Bounding box prediction data:
========================

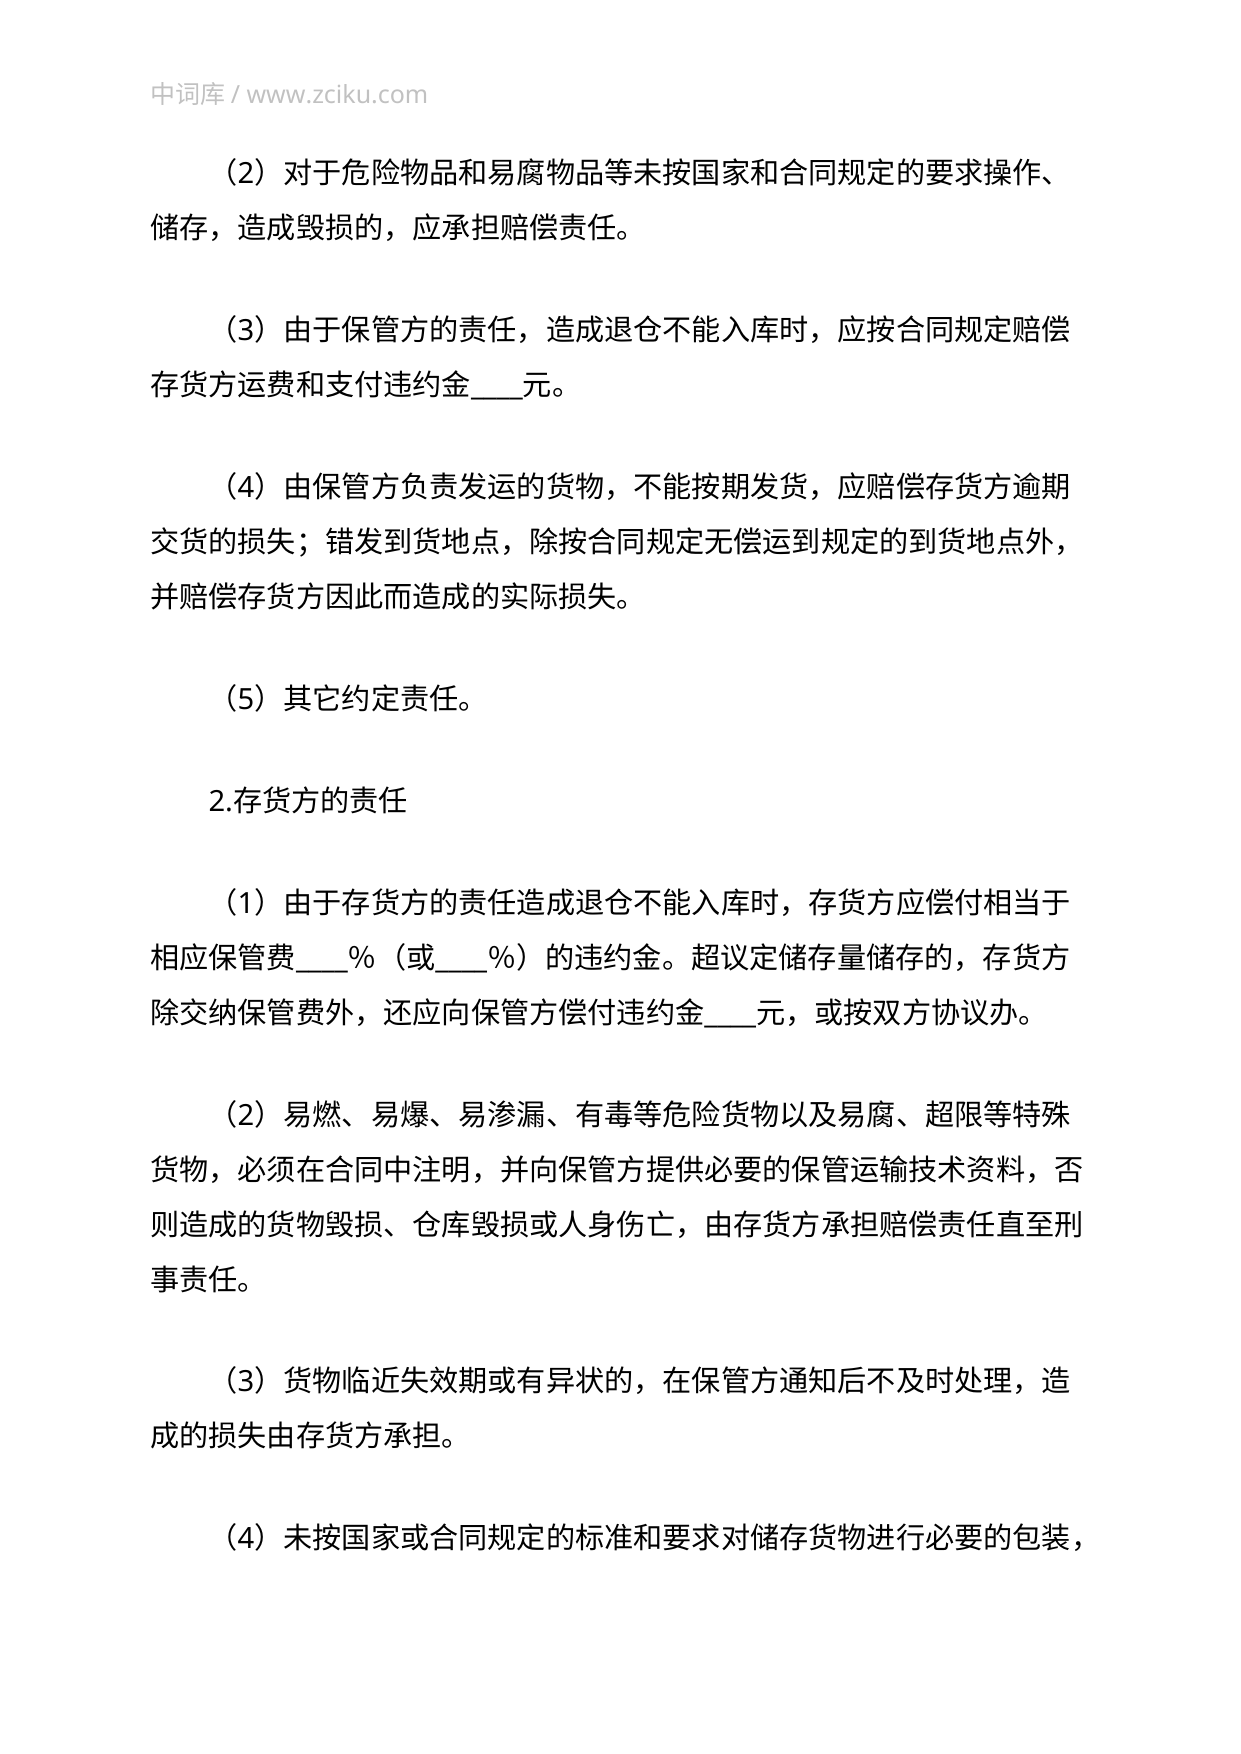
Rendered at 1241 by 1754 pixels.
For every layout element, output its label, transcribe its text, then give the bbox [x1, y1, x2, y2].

text （4）由保管方负责发运的货物，不能按期发货，应赔偿存货方逾期交货的损失；错发到货地点，除按合同规定无偿运到规定的到货地点外，并赔偿存货方因此而造成的实际损失。 [150, 464, 1090, 616]
text （3）货物临近失效期或有异状的，在保管方通知后不及时处理，造成的损失由存货方承担。 [150, 1358, 1090, 1455]
text （5）其它约定责任。 [150, 675, 1090, 718]
text （2）对于危险物品和易腐物品等未按国家和合同规定的要求操作、储存，造成毁损的，应承担赔偿责任。 [150, 150, 1090, 247]
text （2）易燃、易爆、易渗漏、有毒等危险货物以及易腐、超限等特殊货物，必须在合同中注明，并向保管方提供必要的保管运输技术资料，否则造成的货物毁损、仓库毁损或人身伤亡，由存货方承担赔偿责任直至刑事责任。 [150, 1091, 1090, 1298]
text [150, 1515, 1090, 1557]
text （1）由于存货方的责任造成退仓不能入库时，存货方应偿付相当于相应保管费____％（或____％）的违约金。超议定储存量储存的，存货方除交纳保管费外，还应向保管方偿付违约金____元，或按双方协议办。 [150, 879, 1090, 1032]
text （3）由于保管方的责任，造成退仓不能入库时，应按合同规定赔偿存货方运费和支付违约金____元。 [150, 307, 1090, 404]
text 2.存货方的责任 [150, 777, 1090, 820]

========================

Where does "text" appear in the records above? Copy every line that has it.

Problem solution
For every layout element, output its label, transcribe its text, then give the bbox [x1, y1, x2, y2].
text （4）由保管方负责发运的货物，不能按期发货，应赔偿存货方逾期交货的损失；错发到货地点，除按合同规定无偿运到规定的到货地点外，并赔偿存货方因此而造成的实际损失。 [150, 464, 1090, 616]
text （3）货物临近失效期或有异状的，在保管方通知后不及时处理，造成的损失由存货方承担。 [150, 1358, 1090, 1455]
text （5）其它约定责任。 [150, 675, 1090, 718]
text （2）对于危险物品和易腐物品等未按国家和合同规定的要求操作、储存，造成毁损的，应承担赔偿责任。 [150, 150, 1090, 247]
text （2）易燃、易爆、易渗漏、有毒等危险货物以及易腐、超限等特殊货物，必须在合同中注明，并向保管方提供必要的保管运输技术资料，否则造成的货物毁损、仓库毁损或人身伤亡，由存货方承担赔偿责任直至刑事责任。 [150, 1091, 1090, 1298]
text [150, 1515, 1090, 1557]
text （1）由于存货方的责任造成退仓不能入库时，存货方应偿付相当于相应保管费____％（或____％）的违约金。超议定储存量储存的，存货方除交纳保管费外，还应向保管方偿付违约金____元，或按双方协议办。 [150, 879, 1090, 1032]
text （3）由于保管方的责任，造成退仓不能入库时，应按合同规定赔偿存货方运费和支付违约金____元。 [150, 307, 1090, 404]
text 2.存货方的责任 [150, 777, 1090, 820]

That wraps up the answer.